Em Garota Exemplar (2014), filme que foi um dos objetos da minha tese
de doutorado, o texto da romancista Gillian Flynn mostrava uma visão bastante
sombria sobre relações matrimoniais. Esta minissérie Objetos Cortantes adapta outro romance de Flynn e mais uma vez tece
uma trama soturna sobre a vida em família, dessa vez focando em relações
parentais.
Camille Preaker (Amy Adams) é uma
repórter da cidade de Saint Louis que é mandada de volta para Wind Gap, a
cidadezinha do Missouri na qual cresceu, para cobrir o assassinato brutal de
duas adolescentes. Em Wind Gap ela reencontra a família com quem não fala há
anos: sua controladora mãe, Adora (Patricia Clarkson), a meia-irmã Amma (Eliza
Scanlen) e o padrasto Alan (Henry Czerny).
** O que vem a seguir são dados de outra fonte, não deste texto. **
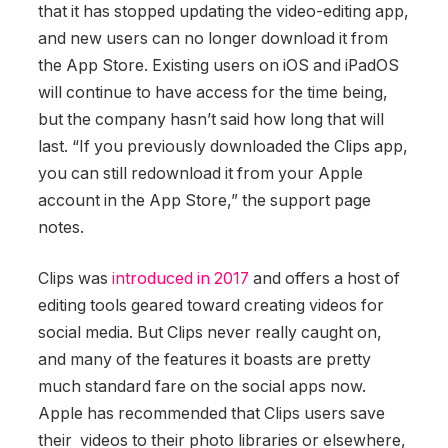
that it has stopped updating the video-editing app,
and new users can no longer download it from
the App Store. Existing users on iOS and iPadOS
will continue to have access for the time being,
but the company hasn’t said how long that will
last. “If you previously downloaded the Clips app,
you can still redownload it from your Apple
account in the App Store,” the support page
notes.
Clips was
introduced in 2017
and offers a host of
editing tools geared toward creating videos for
social media. But Clips never really caught on,
and many of the features it boasts are pretty
much standard fare on the social apps now.
Apple has recommended that Clips users save
their videos to their photo libraries or elsewhere,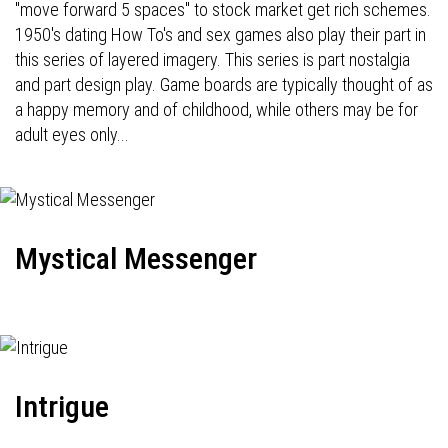
"move forward 5 spaces" to stock market get rich schemes.
1950's dating How To's and sex games also play their part in
this series of layered imagery. This series is part nostalgia
and part design play. Game boards are typically thought of as
a happy memory and of childhood, while others may be for
adult eyes only...
Mystical Messenger
Intrigue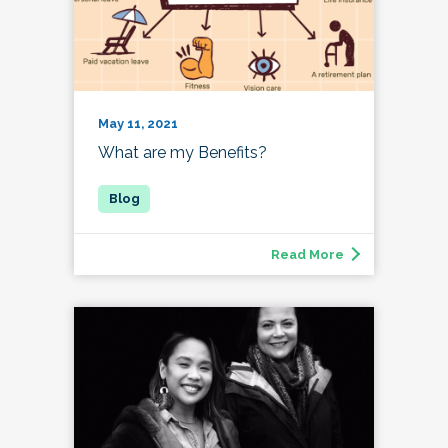
May 11, 2021
What are my Benefits?
Read More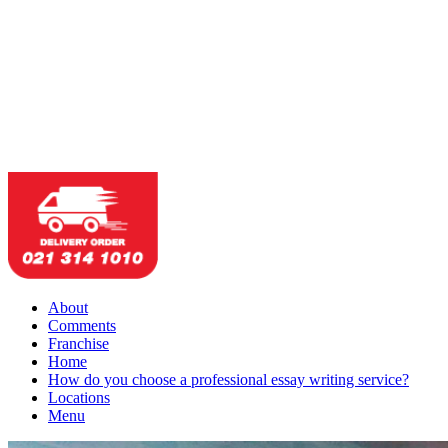
About
Comments
Franchise
Home
How do you choose a professional essay writing service?
Locations
Menu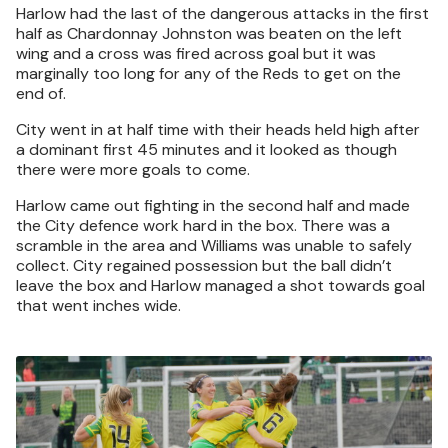
Harlow had the last of the dangerous attacks in the first
half as Chardonnay Johnston was beaten on the left
wing and a cross was fired across goal but it was
marginally too long for any of the Reds to get on the
end of.
City went in at half time with their heads held high after
a dominant first 45 minutes and it looked as though
there were more goals to come.
Harlow came out fighting in the second half and made
the City defence work hard in the box. There was a
scramble in the area and Williams was unable to safely
collect. City regained possession but the ball didn’t
leave the box and Harlow managed a shot towards goal
that went inches wide.
Image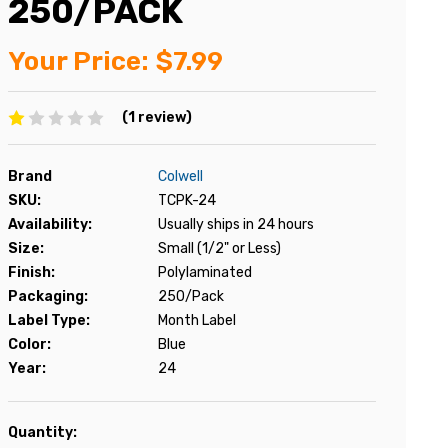
250/PACK
Your Price:
$7.99
(1 review)
Brand
Colwell
SKU:
TCPK-24
Availability:
Usually ships in 24 hours
Size:
Small (1/2" or Less)
Finish:
Polylaminated
Packaging:
250/Pack
Label Type:
Month Label
Color:
Blue
Year:
24
Current
Quantity: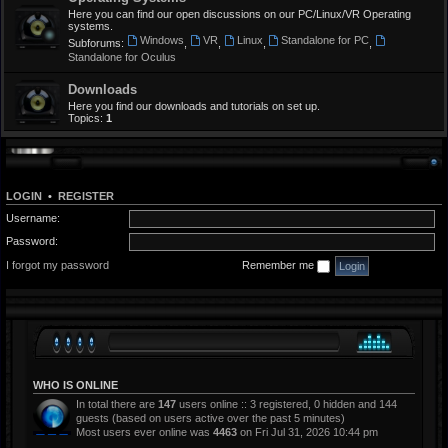
Here you can find our open discussions on our PC/Linux/VR Operating
systems.
Windows
VR
Linux
Standalone for PC
Subforums:
,
,
,
,
Standalone for Oculus
Downloads
Here you find our downloads and tutorials on set up.
Topics:
1
LOGIN
•
REGISTER
Username:
Password:
I forgot my password
Remember me
WHO IS ONLINE
In total there are
147
users online :: 3 registered, 0 hidden and 144
guests (based on users active over the past 5 minutes)
Most users ever online was
4463
on Fri Jul 31, 2026 10:44 pm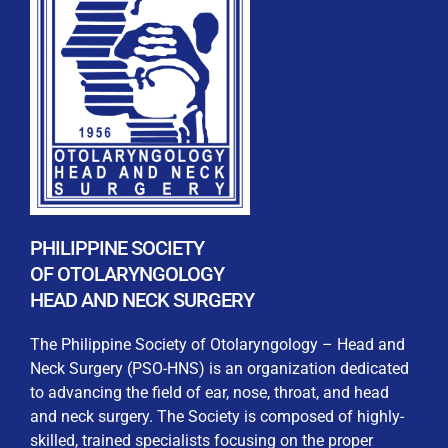
REGISTRATION FORM
WELCOME TO OUR MEMBERSHIP PORTAL
This portal is designed to make your membership
process seamless and convenient. Easily upload and
PHILIPPINE SOCIETY
submit all necessary documents for membership
OF OTOLARYNGOLOGY
processing. Download your membership certificates and
HEAD AND NECK SURGERY
other official documents directly through this platform.
Streamline your experience with just a few clicks. Thank
The Philippine Society of Otolaryngology – Head and
you for being part of our community
Neck Surgery (PSO-HNS) is an organization dedicated
to advancing the field of ear, nose, throat, and head
User Login
and neck surgery. The Society is composed of highly-
skilled, trained specialists focusing on the proper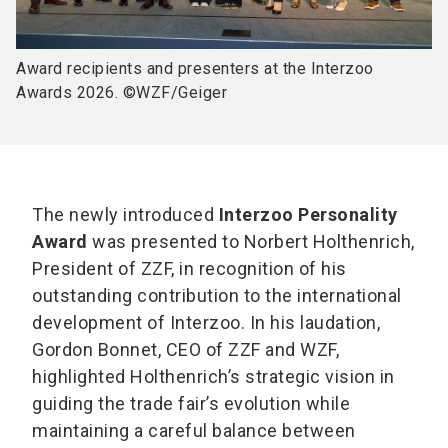
Award recipients and presenters at the Interzoo
Awards 2026. ©WZF/Geiger
The newly introduced
Interzoo Personality
Award
was presented to Norbert Holthenrich,
President of ZZF, in recognition of his
outstanding contribution to the international
development of Interzoo. In his laudation,
Gordon Bonnet, CEO of ZZF and WZF,
highlighted Holthenrich’s strategic vision in
guiding the trade fair’s evolution while
maintaining a careful balance between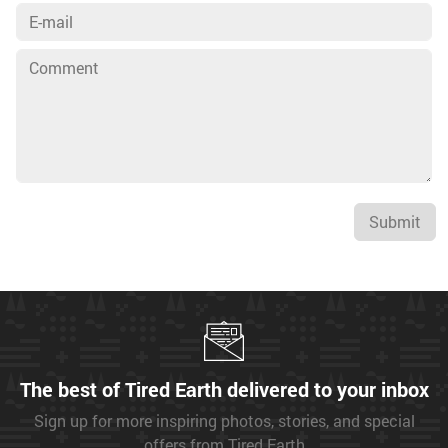
Submit
The best of Tired Earth delivered to your inbox
Sign up for more inspiring photos, stories, and special
offers from Tired Earth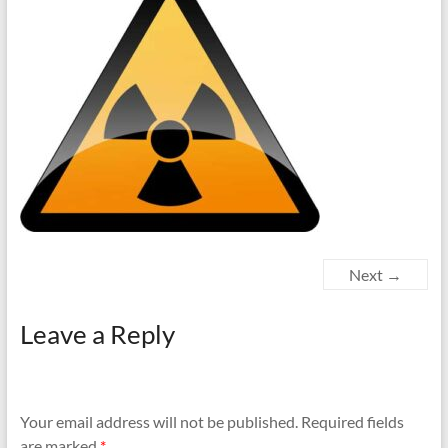
Next →
Leave a Reply
Your email address will not be published.
Required fields
are marked
*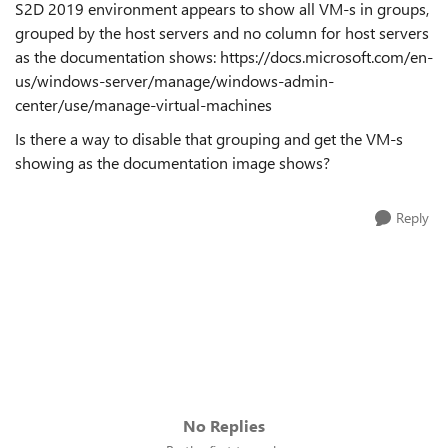
S2D 2019 environment appears to show all VM-s in groups,
grouped by the host servers and no column for host servers
as the documentation shows: https://docs.microsoft.com/en-
us/windows-server/manage/windows-admin-
center/use/manage-virtual-machines
Is there a way to disable that grouping and get the VM-s
showing as the documentation image shows?
Reply
No Replies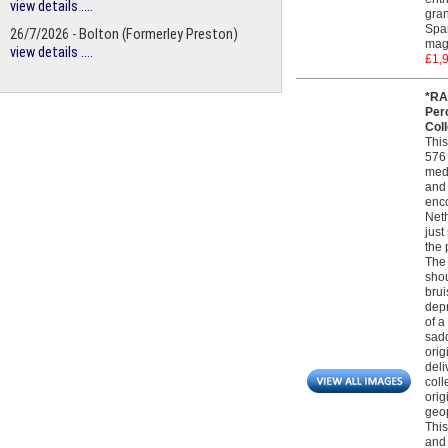
view details ....
gran
Span
26/7/2026 - Bolton (Formerley Preston)
magn
view details ....
£1,
*RA
Per
Col
This
576 
medi
and 
enco
Neth
just
the 
The 
shou
brui
depr
of a
sadd
orig
deli
coll
orig
geop
This
and 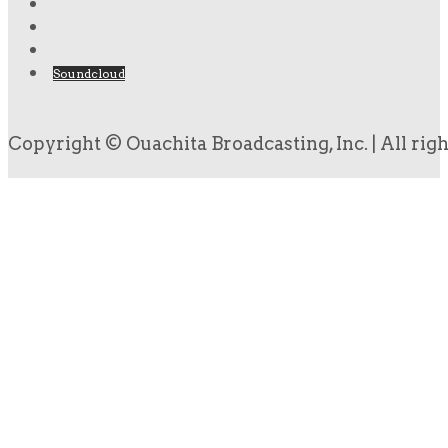
Soundcloud
Copyright © Ouachita Broadcasting, Inc. | All rig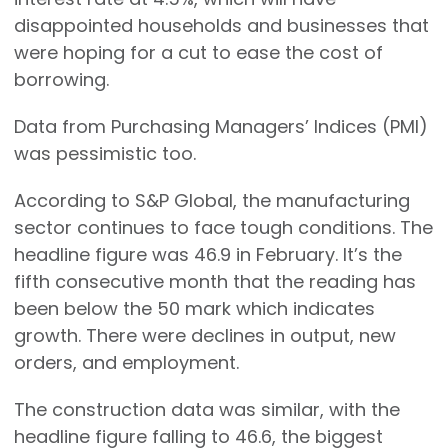
disappointed households and businesses that
were hoping for a cut to ease the cost of
borrowing.
Data from Purchasing Managers’ Indices (PMI)
was pessimistic too.
According to S&P Global, the manufacturing
sector continues to face tough conditions. The
headline figure was 46.9 in February. It’s the
fifth consecutive month that the reading has
been below the 50 mark which indicates
growth. There were declines in output, new
orders, and employment.
The construction data was similar, with the
headline figure falling to 46.6, the biggest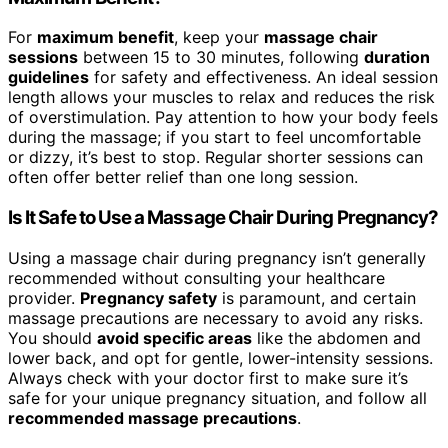
For
maximum benefit
, keep your
massage chair
sessions
between 15 to 30 minutes, following
duration
guidelines
for safety and effectiveness. An ideal session
length allows your muscles to relax and reduces the risk
of overstimulation. Pay attention to how your body feels
during the massage; if you start to feel uncomfortable
or dizzy, it’s best to stop. Regular shorter sessions can
often offer better relief than one long session.
Is It Safe to Use a Massage Chair During Pregnancy?
Using a massage chair during pregnancy isn’t generally
recommended without consulting your healthcare
provider.
Pregnancy safety
is paramount, and certain
massage precautions are necessary to avoid any risks.
You should
avoid specific areas
like the abdomen and
lower back, and opt for gentle, lower-intensity sessions.
Always check with your doctor first to make sure it’s
safe for your unique pregnancy situation, and follow all
recommended massage precautions
.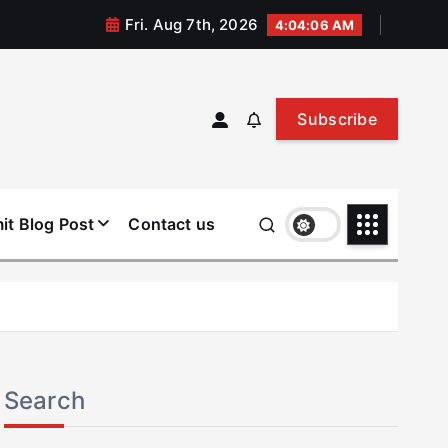
Fri. Aug 7th, 2026
4:04:07 AM
Subscribe
it Blog Post
Contact us
Search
O reencontro abre feridas antigas e
o trauma de Camille em ter perdido a irmã, Marion, ainda jovem. Assim, Camille
precisa lidar tanto com as dificuldades da investigação quanto com seus
problemas emocionais mal resolvidos.
A trama é claramente mais focada
na jornada emocional de Camille do que na investigação em si, o que pode
decepcionar que está em busca de uma trama policial mais tradicional, mas a
escolha resulta em envolvente, e por vezes aterrador, estudo de personagem
conforme passeamos pela mente fraturada da protagonista. O diretor Jean Marc
Valée, responsável por Big Little Lies,
constrói a trama com uma montagem abrupta, que constantemente corta para flashbacks de Camille, nos mergulhando
no fluxo de consciência dela e evidenciando como todos os traumas passados
ainda são totalmente presentes na cabeça da personagem. Essas fusões de
passado, presente e viagens pela mente de Camille conferem um ar de delírio
febril às imagens similar ao que acontecia em True Detective, flertando com o terror em muitos momentos.